→ **Document extract**:
=-=-=
Overview
My substantive interests are in the sociology of evaluation and the sociology of education. In my work, I ask: What happens when we try to unwind meritocracy? Rationalised evaluative practices, such as standardised tests and rankings, are the cultural machinery sustaining modern meritocracies. While they have developed in the name of fairness and neutrality, scholarship on quantification has argued that they can both generate and legitimate inequalities. My research examines recent challenges to such evaluative practices. I ask how stakeholders cope with such challenges, and with what implications for inequality. I specialise in in-depth interviews, using these to account for the broad empirical patterns that I describe using quantitative data. Informed by cultural sociology, my work calls attention to the narratives and scripts that shape how actors evaluate quality and form beliefs about their evaluation systems.
I was a 2022 National Academy of Education/Spencer Foundation Dissertation Fellow.
Subfields
Sociology of Education, Valuation and Evaluation, Culture and Knowledge, Qualitative Methods
Research Agenda
Dissertation
Can Every School Be a Good School? Unranking and its implications for competitive school choice in Singapore
My dissertation asks whether “unranking” — the adoption of broader measures of quality — has the potential to level status hierarchies and moderate the competition that such hierarchies generate. I study this question by examining how parents choose primary schools in Singapore, where there have been active policy efforts to broaden measures of student and school success beyond academic grades. Popularly known by the slogan "Every School a Good School," these efforts aim to show parents that there is no single hierarchy of schools, and that each school is good in its own unique way. However, I find that hierarchical categories and metrics continue to shape how parents evaluate schools. I argue that these types of information continue to be meaningful because of parents' lived experiences of a hierarchical school system and the anxieties that these experiences provoke. In doing so, I offer a cultural perspective on how parents form "preferences" for schools, and show that unranking is an insufficient solution for reducing the stratifying effects of school choice.
Dissertation Committee
Kendra Bischoff (chair), Filiz Garip (co-chair; Princeton University), Malte Ziewitz (Science and Technology Studies), Fabien Accominotti (University of Wisconsin-Madison)
=-=-=
→ **Written request 1**:
Using the research profile, answer each question briefly:
(a) Which dissertation fellowship did the writer hold in 2022?
(b) In which country does the dissertation study how parents choose primary schools?
(c) Who is the chair of the dissertation committee?
→ **Written request 2**: Set down, line for line and unchanged, the stretch of the listing below from the line that contains "common name: Boston facelina" through the end of the listing.
=-=-=
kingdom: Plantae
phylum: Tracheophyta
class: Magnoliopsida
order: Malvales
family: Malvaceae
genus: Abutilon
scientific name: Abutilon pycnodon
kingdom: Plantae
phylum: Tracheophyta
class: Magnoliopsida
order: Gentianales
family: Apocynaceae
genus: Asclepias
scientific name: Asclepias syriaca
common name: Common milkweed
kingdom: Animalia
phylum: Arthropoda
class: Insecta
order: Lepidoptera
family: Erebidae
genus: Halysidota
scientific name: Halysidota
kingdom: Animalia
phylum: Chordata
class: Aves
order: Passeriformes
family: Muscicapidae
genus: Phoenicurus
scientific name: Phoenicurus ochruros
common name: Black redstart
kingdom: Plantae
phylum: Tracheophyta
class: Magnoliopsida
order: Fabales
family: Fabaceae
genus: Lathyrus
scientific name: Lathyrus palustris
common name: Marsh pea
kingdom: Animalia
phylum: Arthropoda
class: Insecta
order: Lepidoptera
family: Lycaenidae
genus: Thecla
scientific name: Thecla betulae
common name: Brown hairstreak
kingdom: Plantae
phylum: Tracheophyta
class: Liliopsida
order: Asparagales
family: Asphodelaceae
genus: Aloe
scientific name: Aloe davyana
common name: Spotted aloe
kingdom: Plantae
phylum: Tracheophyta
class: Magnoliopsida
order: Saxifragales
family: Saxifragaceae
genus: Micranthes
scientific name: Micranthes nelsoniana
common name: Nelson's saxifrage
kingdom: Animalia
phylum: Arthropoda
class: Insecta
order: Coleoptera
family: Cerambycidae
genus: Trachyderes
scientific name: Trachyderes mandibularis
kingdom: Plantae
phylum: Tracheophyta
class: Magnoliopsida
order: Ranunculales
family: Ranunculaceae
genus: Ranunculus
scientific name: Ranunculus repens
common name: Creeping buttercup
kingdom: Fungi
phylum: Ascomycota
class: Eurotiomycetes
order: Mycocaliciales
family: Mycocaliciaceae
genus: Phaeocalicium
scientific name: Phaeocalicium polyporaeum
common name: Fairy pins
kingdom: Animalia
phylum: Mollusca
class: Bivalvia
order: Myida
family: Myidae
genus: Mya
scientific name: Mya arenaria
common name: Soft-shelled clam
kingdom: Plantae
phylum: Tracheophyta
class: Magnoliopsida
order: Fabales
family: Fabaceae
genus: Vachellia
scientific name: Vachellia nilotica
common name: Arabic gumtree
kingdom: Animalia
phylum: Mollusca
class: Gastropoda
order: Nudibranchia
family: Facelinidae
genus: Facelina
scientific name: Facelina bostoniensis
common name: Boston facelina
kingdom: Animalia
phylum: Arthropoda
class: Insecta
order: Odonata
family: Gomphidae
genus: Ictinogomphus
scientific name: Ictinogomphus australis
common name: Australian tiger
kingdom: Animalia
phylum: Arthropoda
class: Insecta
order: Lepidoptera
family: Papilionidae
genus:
=-=-=
→ **Response 1**:
(a) The National Academy of Education/Spencer Foundation Dissertation Fellowship.
(b) Singapore.
(c) Kendra Bischoff.

→ **Response 2**:
common name: Boston facelina
kingdom: Animalia
phylum: Arthropoda
class: Insecta
order: Odonata
family: Gomphidae
genus: Ictinogomphus
scientific name: Ictinogomphus australis
common name: Australian tiger
kingdom: Animalia
phylum: Arthropoda
class: Insecta
order: Lepidoptera
family: Papilionidae
genus:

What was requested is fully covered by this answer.